June 2017—OSHA’s new crane rule, 29 CFR 1926 Subpart CC, applies to cranes and derricks used in construction. While maintenance activities typically fall under “general industry,” which is regulated by 29 CFR 1910, the lines between “construction,” “general industry,” and “maintenance” are not always clear. Some activities that may seem at first to be “maintenance” are frequently considered by OSHA to be “construction.”
First thing to note is that OSHA defines construction as “work for construction, alteration, and/or repair, including painting and decorating.” Another frequent surprise is in the delivery of construction materials. While this is typically classified as “general industry,” if a crane facilitates a construction activity while delivering materials, then that is considered “construction” and Subpart CC rules apply—including, starting November 10, 2017, the requirement for crane operators operating equipment with a capacity of more than 2,000 lb. to be certified.

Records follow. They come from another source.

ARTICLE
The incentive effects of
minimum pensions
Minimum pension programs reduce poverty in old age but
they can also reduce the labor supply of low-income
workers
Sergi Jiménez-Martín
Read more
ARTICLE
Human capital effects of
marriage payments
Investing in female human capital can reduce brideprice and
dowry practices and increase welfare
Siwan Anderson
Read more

An example would be delivery of a propane tank to a job site. If a crane is used to hoist the propane tank from a truck bed and setting it on the ground in no particular location, then that’s considered “general industry”; however, if a crane is used to set the propane tank on a concrete pad, in an excavation, or another location specifically for installation, then that is considered “construction.”
Another example would be hoisting roof trusses from a truck bed and setting the trusses on the ground in no specific location, which would be considered “material delivery” and would thus fall under the general industry rules. On the other hand, if the crane is used to hoist the trusses and hold them in position while workers attach them to a structure, then that’s “construction.”

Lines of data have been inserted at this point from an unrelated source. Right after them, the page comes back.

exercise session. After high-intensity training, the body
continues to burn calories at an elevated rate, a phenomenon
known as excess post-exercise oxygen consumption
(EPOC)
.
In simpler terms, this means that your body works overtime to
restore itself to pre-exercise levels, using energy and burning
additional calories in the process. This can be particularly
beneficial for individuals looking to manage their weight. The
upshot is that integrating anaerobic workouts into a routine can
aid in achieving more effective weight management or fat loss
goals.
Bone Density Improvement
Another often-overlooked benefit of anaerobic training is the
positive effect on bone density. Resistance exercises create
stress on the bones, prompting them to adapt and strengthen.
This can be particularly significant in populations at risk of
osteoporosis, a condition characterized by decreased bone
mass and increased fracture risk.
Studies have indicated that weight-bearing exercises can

Further, OSHA also states that “construction work is not limited to new construction; it also includes repair of existing facilities and the replacement of structures and their components.” Therefore, maintenance can be considered construction under certain circumstances. One must consider the scope of work, the complexity of the project, and whether it’s a replacement or an improvement.
Finally, OSHA specifies that “…where an activity cannot be easily classified as construction or maintenance, even when measured against the above factors, the activity should be classified so as to allow application of the more protective 1910 or 1926 standard, depending on the hazard.”
The moral of this OSHA tale? If in doubt, make sure you’re certified!